* **Apply what you read**:
**1.** Summarize the notes on large language models in two sentences.
**2.** Extend the notes on large language models, starting after their final line.

--- Selected extract Enclosed Below ---

Large Language Models

Deep neural network models
- mimics the human brain–these are layers of interconnected nodes that process data and learn patterns through training
- 3 or more layers
Before, could only do pattern recognition
Now, they understand complex tasks and can generate text
Trained on large quantities of text data that lets them capture deeper contextual info and subtleties in human language
- improved translation
- sentiment analysis
- question answering
More broadly usable than previous NLP
Transformer architecture lets them capture nuances, context, and patterns of language
- transformer architecture and large data sets

What is an LLM

LLM is a deep neural network that understands and generates human-like text after they are trained on large amounts of text data
Large is size of training text and parameters
- billions of parameters - adjustable weights in the network that are optimized during training to predict the next word in a sequence
- this is called next-word prediction
transformer: pays selective attention to different parts of the input when making predictions
Called generative AI because they can generate text

The algorithms that implement AI are the focus of ML:

make predictions or decisions based on data without being explicitly programmed

Traditional ML vs Deep Learning

Trad ML needs human experts to provide the most relevant examples for the model
Deep Learning doesn’t require experts provide examples

Applications of LLMs

Bc they can parse and understand unstructured data, they can be used:

content creation
fiction writing
computer code
chatbots
effective knowledge retrieval in legal or medical docs
- summary
- answering technical questions

Stages of building LLMs

pre-training: initial phase where you train the model on a large and diverse data set
- can also fine-tune existing OOS LLMs for domain specific tasks
- PyTorch deep learning library
domain-specific or custom-built LLMs outperform general ones like ChatGPT
- provides data privacy–you don’t have to upload confidential info to ChatGPT-like program
- smaller, so can deploy on customer devices to reduce latency and server-related costs
- control updates and modificaitons

Main stages are pre-training and fine-tuning:

Pretrain on large diverse dataset to get an understanding of language.

--- End of Enclosed Selected extract ---
--- Information provided Enclosed Below ---

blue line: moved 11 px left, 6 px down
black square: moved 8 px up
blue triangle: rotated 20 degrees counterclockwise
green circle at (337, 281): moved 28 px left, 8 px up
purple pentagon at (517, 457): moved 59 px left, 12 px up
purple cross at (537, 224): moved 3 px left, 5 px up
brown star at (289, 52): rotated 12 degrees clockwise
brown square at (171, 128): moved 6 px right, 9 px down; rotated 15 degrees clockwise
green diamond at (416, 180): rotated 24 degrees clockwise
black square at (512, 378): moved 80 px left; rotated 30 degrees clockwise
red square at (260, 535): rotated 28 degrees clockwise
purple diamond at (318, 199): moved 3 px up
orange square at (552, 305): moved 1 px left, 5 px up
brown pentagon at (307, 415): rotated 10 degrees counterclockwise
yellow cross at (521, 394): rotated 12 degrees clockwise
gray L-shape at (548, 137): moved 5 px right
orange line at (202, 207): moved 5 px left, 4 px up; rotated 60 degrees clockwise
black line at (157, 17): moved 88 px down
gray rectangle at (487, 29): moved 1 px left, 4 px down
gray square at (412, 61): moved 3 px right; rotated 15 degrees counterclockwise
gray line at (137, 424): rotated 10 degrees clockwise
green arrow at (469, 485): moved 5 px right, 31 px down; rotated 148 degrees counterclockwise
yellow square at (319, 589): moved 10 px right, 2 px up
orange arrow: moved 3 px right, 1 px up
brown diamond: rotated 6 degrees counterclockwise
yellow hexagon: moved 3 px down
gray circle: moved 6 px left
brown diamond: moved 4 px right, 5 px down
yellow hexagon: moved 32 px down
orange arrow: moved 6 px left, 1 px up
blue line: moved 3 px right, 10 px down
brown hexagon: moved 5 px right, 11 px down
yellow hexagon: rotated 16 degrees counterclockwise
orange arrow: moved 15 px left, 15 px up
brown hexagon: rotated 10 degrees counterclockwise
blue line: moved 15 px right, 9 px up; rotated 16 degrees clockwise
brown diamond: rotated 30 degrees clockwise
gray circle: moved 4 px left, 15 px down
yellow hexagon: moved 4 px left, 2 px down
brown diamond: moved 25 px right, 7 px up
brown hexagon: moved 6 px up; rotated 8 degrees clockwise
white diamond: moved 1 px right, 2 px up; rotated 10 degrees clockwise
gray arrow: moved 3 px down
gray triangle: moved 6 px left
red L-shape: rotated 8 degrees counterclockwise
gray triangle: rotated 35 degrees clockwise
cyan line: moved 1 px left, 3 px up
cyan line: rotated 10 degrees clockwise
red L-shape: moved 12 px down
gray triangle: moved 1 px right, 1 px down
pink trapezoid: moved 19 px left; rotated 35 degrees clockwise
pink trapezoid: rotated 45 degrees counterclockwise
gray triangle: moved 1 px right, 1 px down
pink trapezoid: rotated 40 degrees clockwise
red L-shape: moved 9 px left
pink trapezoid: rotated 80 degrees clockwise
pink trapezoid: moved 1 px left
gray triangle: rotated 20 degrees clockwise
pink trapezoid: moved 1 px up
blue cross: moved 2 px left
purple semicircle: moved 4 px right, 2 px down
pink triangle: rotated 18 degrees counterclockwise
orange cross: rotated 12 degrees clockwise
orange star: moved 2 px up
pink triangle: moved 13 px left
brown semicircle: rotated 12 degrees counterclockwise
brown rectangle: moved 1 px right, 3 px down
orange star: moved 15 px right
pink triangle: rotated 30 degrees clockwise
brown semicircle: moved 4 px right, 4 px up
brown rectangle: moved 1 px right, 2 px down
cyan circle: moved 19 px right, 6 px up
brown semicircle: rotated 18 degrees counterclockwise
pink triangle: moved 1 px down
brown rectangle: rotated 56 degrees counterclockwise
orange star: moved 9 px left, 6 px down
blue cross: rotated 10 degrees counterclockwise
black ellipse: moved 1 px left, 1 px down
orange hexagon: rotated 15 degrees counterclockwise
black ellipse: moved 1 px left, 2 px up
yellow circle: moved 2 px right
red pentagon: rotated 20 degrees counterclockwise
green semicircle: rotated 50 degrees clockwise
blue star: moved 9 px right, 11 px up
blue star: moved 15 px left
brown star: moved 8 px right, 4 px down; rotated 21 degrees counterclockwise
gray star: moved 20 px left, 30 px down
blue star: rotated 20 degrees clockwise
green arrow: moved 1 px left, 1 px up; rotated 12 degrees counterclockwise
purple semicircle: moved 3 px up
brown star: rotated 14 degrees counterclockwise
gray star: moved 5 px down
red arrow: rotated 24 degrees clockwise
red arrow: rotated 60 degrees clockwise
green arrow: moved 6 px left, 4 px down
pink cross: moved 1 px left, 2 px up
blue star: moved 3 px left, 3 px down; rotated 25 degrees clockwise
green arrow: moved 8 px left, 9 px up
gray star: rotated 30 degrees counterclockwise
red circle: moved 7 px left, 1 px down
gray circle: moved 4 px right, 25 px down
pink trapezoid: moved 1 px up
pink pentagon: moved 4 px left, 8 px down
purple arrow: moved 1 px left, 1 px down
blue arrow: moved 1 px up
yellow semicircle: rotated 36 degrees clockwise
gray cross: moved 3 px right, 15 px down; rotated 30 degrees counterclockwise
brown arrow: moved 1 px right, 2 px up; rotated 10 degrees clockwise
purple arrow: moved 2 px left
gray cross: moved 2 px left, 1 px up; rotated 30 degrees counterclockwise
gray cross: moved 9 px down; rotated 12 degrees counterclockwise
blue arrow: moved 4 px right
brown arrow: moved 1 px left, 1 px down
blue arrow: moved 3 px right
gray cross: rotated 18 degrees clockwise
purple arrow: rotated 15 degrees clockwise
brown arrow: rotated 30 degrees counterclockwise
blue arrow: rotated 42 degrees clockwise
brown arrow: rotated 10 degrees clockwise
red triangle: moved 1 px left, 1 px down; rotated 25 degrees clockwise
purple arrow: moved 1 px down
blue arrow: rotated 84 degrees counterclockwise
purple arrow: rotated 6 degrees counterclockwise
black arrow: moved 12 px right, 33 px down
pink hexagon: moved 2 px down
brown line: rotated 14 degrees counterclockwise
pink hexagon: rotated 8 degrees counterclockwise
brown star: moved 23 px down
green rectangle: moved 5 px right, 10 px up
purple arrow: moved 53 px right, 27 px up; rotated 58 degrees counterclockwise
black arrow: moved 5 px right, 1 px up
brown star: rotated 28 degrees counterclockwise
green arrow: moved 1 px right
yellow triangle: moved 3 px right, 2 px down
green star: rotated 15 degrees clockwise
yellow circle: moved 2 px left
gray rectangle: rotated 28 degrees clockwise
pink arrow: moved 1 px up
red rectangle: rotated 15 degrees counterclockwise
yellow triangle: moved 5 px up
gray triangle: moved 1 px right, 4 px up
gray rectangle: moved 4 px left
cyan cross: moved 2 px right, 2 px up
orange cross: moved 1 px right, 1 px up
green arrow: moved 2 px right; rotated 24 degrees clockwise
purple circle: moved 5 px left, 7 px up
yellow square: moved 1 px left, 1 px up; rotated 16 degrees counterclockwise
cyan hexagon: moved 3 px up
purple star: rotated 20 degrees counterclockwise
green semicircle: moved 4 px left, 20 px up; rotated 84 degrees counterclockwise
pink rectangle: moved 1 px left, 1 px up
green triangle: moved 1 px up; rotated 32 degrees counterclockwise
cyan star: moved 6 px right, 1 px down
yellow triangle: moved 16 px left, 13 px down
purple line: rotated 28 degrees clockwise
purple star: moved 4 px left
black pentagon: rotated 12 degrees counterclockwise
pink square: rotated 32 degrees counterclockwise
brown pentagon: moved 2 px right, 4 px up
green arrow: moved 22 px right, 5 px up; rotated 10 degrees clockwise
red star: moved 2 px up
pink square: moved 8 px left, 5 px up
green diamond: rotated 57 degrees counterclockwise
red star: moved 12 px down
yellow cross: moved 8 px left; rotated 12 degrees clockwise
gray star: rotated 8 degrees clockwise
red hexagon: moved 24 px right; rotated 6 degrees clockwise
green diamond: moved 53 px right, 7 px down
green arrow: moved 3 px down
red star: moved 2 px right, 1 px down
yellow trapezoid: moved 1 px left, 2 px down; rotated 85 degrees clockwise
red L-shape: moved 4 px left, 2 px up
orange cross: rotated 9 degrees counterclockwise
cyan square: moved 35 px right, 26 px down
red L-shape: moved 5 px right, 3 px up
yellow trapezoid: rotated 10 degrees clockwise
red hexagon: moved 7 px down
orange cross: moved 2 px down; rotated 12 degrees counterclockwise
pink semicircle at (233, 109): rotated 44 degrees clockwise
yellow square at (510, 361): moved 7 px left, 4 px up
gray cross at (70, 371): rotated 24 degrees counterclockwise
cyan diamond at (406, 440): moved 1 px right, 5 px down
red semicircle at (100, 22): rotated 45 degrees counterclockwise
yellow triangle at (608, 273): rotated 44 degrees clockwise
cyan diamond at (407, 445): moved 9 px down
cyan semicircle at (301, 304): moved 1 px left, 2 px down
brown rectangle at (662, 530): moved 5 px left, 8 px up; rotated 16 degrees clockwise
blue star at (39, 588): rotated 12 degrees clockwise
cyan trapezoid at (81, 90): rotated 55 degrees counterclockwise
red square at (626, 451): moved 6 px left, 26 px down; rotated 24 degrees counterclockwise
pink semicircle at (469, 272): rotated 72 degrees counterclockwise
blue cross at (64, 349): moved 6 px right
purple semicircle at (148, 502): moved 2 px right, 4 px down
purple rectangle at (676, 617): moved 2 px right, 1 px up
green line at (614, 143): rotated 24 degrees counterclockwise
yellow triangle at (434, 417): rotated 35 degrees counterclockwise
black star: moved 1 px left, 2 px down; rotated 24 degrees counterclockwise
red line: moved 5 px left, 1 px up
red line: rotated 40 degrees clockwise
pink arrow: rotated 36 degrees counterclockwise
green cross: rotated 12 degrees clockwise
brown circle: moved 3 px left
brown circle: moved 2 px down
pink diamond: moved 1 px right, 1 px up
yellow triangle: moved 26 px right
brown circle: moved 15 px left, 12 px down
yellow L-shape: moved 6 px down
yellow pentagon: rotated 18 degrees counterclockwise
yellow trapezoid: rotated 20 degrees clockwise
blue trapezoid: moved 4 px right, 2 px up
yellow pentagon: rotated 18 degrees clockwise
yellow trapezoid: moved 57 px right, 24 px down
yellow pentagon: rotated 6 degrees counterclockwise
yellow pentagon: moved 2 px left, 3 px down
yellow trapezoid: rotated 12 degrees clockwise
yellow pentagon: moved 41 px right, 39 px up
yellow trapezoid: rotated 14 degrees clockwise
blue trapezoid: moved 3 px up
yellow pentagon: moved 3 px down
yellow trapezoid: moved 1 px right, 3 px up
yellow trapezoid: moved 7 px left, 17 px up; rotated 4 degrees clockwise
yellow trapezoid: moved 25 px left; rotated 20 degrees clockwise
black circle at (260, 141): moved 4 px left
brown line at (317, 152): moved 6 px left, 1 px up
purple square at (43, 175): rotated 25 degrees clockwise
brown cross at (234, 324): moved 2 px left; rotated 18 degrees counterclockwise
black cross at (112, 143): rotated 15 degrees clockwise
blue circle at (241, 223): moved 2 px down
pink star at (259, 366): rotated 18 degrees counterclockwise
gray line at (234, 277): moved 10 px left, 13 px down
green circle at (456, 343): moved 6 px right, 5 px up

--- End of Enclosed Information provided ---

* **Written responses**:
**1.** Large language models are deep neural networks with billions of parameters that, after training on large amounts of text data with a transformer architecture, understand and generate human-like text, and this lets them be used for content creation, computer code, chatbots and knowledge retrieval. They are built mainly through pre-training on a large, diverse dataset followed by fine-tuning, and domain-specific or custom-built models can outperform general ones like ChatGPT while offering data privacy, lower latency and costs, and control over updates.

**2.**
- Also called base or foundation model
- Raw (unlabeled) text
- maybe filter out special characters
- uses self-supervised learning to generate its own labels form input data
- few-shot capabilities: it can perform tasks based on a few examples
Fine-tuning: narrower, labeled dataset that is more specific to tasks or domains
- two popular categories are instruction fine-tuning and classification fine-tuning
  - instruction fine-tuning: labeled dataset is instruction and answer pairs. Ex: question to translate a text and then the translated text
  - classification fine-tuning: texts and class labels

Transformer architecture

The architecture of large language models (LLMs) is primarily based on the transformer architecture, which utilizes an attention mechanism to process and generate text by selectively focusing on different parts of the input sequence.

Deep neural network architecture that has an encode and decorder:

encoder: processes input text and encodes it into a series of numerical representations or vectors
- vector: 1D tensor that represents text or image data as numbers
decoder: takes encoded vectors and generates output text

They are connected by a self-attention mechanism

weigh the importance of different words or tokens as relevant to each other
- computes a context vector from each input element by combining all other input elements and using attention weights to give each element importance
BERT is an example (Bidirectional Encoder Representations from Transformers)

BERT vs ChatGPT:

BERT: built on the encoder
- masked word prediction - predicts masked or hidden words in a sentence
- good for text classification tasks like sentiment prediction and document categorization
ChatGPT: built on decoder
- generates texts
- good for machine translation, text summarization, fiction writing, writing computer code, etc
- good for zero-shot and few-shot learning
- zero-shot: ability to generalize to completely unseen tasks without prior specific examples
- few-shot: learning from minimal number of examples

“Transformers” and “LLM” are often used interchangeably, but there are some differences:

not all transformers are LLMs, bc transformers can be used for computer vision
not all LLMs are transformers – there are new and different architectures

Large datasets

Pretraining datasets consist of billions of words:

These foundational models make them great for downstream training tasks
requires significant resources and is very $$$
There are many pretrained LLMs that are available as OSS models
- you can fine tune with much smaller datasets

Closer look at GPT

Generative Pre-Training.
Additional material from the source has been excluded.